Format the records from the start through the line containing "Indicated value: 7.5 psi", inclusive, as a JSON list of strings with one string per line, skipping blank lines and leaving the pictures out.

[Start of section]

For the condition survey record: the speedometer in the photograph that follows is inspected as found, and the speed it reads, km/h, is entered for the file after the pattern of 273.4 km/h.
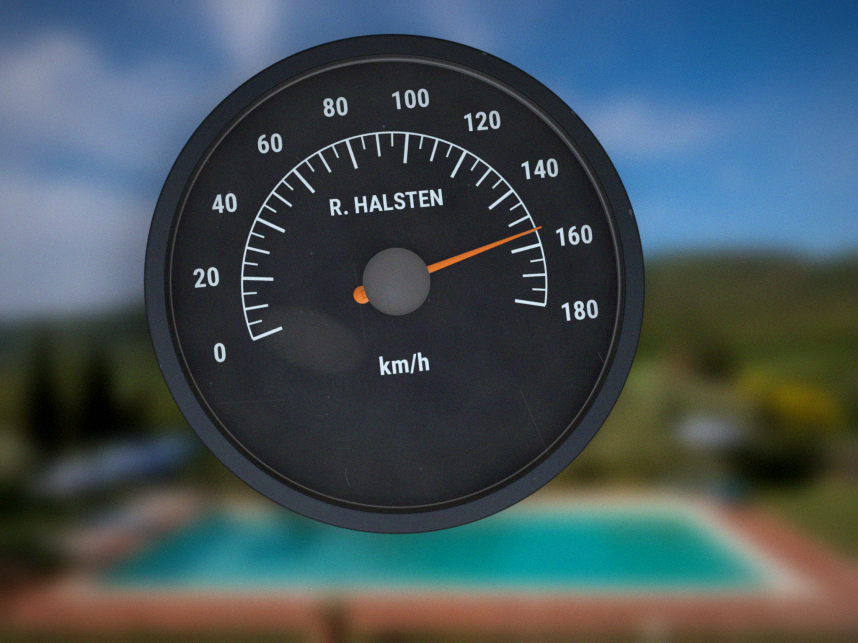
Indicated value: 155 km/h
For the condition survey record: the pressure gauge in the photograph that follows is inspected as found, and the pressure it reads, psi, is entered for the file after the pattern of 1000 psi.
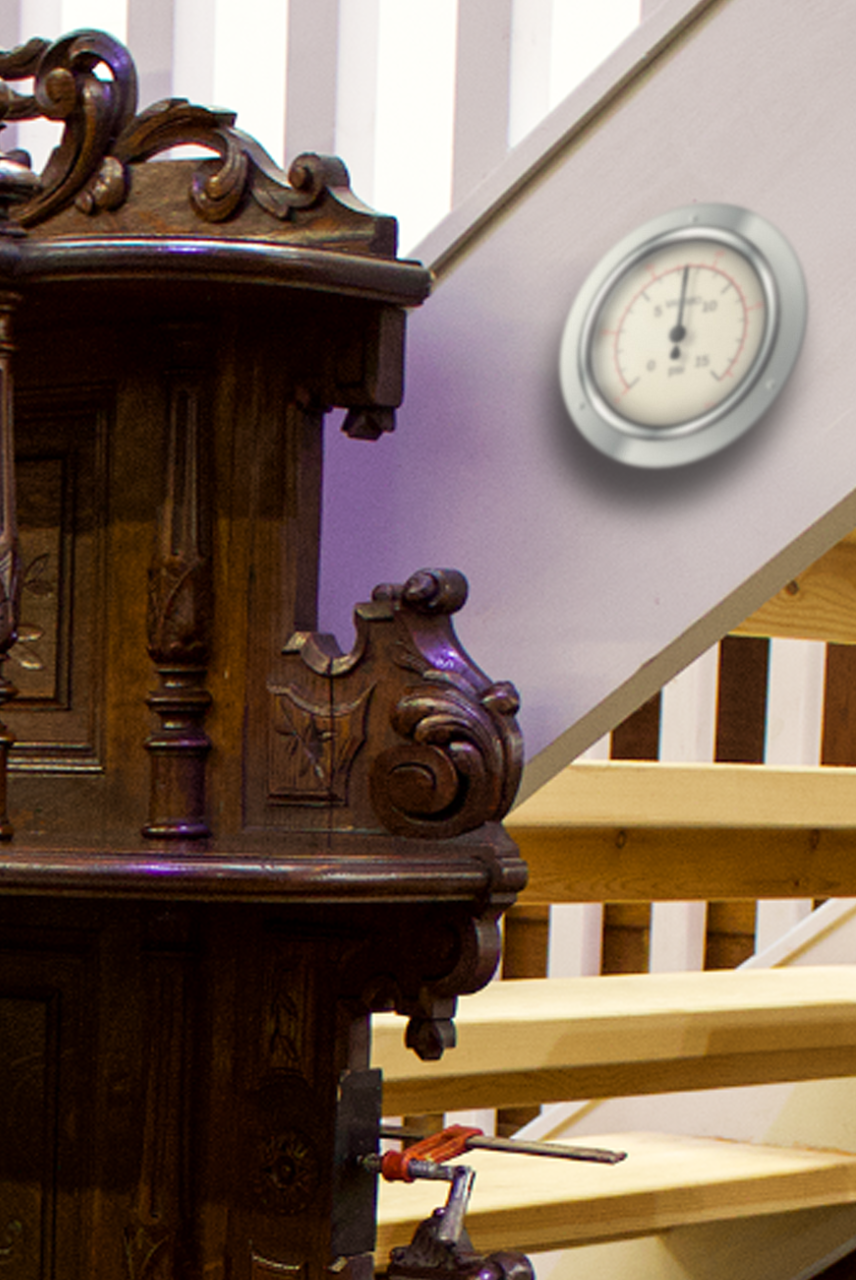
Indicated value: 7.5 psi
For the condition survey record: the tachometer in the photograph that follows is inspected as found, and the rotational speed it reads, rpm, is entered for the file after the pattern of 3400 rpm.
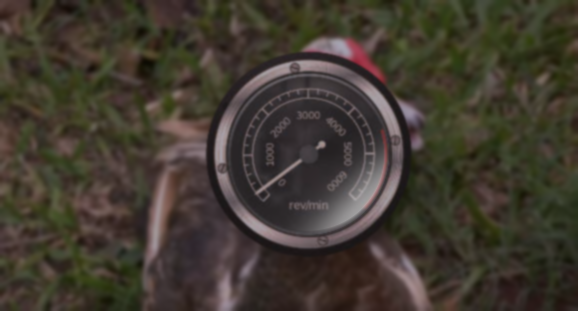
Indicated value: 200 rpm
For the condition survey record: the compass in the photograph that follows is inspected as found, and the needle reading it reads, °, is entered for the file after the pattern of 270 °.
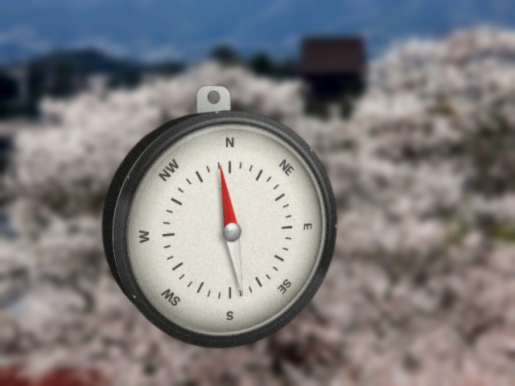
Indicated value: 350 °
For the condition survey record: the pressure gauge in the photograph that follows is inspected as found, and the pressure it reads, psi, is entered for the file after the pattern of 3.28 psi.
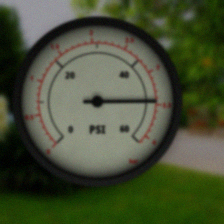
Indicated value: 50 psi
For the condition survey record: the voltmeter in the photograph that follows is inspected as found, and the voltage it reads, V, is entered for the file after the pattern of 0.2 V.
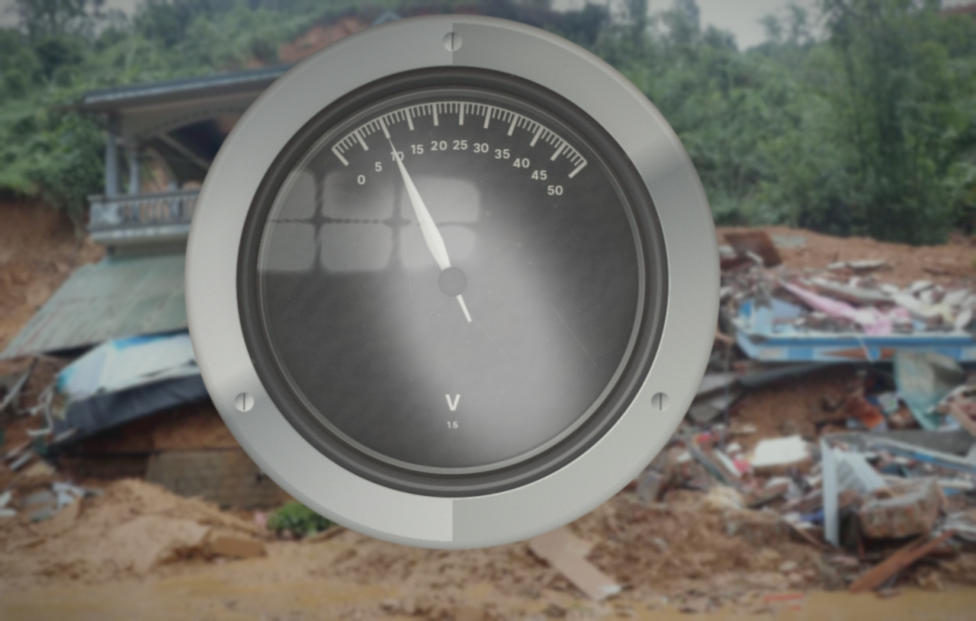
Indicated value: 10 V
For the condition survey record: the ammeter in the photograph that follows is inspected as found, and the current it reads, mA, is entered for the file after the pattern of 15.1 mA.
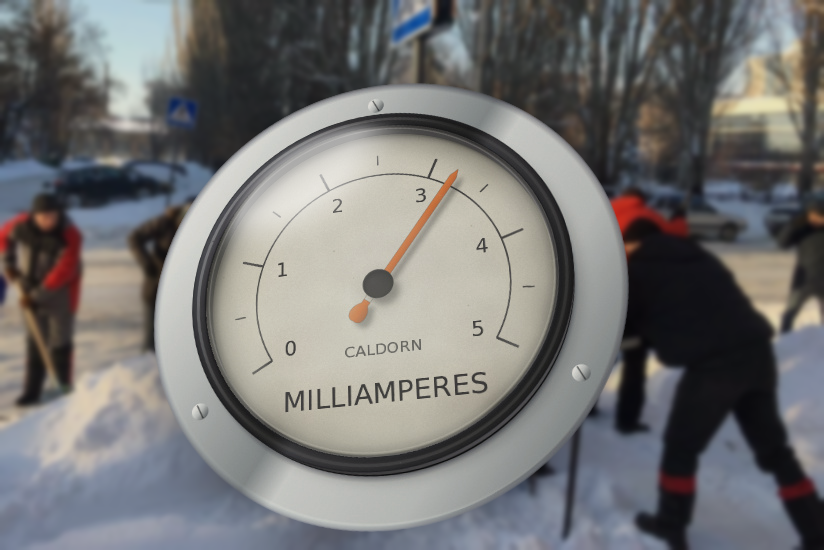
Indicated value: 3.25 mA
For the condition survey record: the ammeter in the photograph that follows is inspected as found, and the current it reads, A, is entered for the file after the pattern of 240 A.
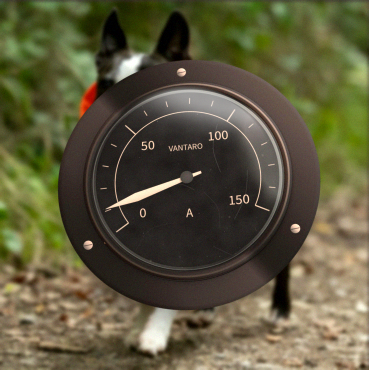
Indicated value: 10 A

[End of section]

### Solved problem
[
  "For the condition survey record: the speedometer in the photograph that follows is inspected as found, and the speed it reads, km/h, is entered for the file after the pattern of 273.4 km/h.",
  "Indicated value: 155 km/h",
  "For the condition survey record: the pressure gauge in the photograph that follows is inspected as found, and the pressure it reads, psi, is entered for the file after the pattern of 1000 psi.",
  "Indicated value: 7.5 psi"
]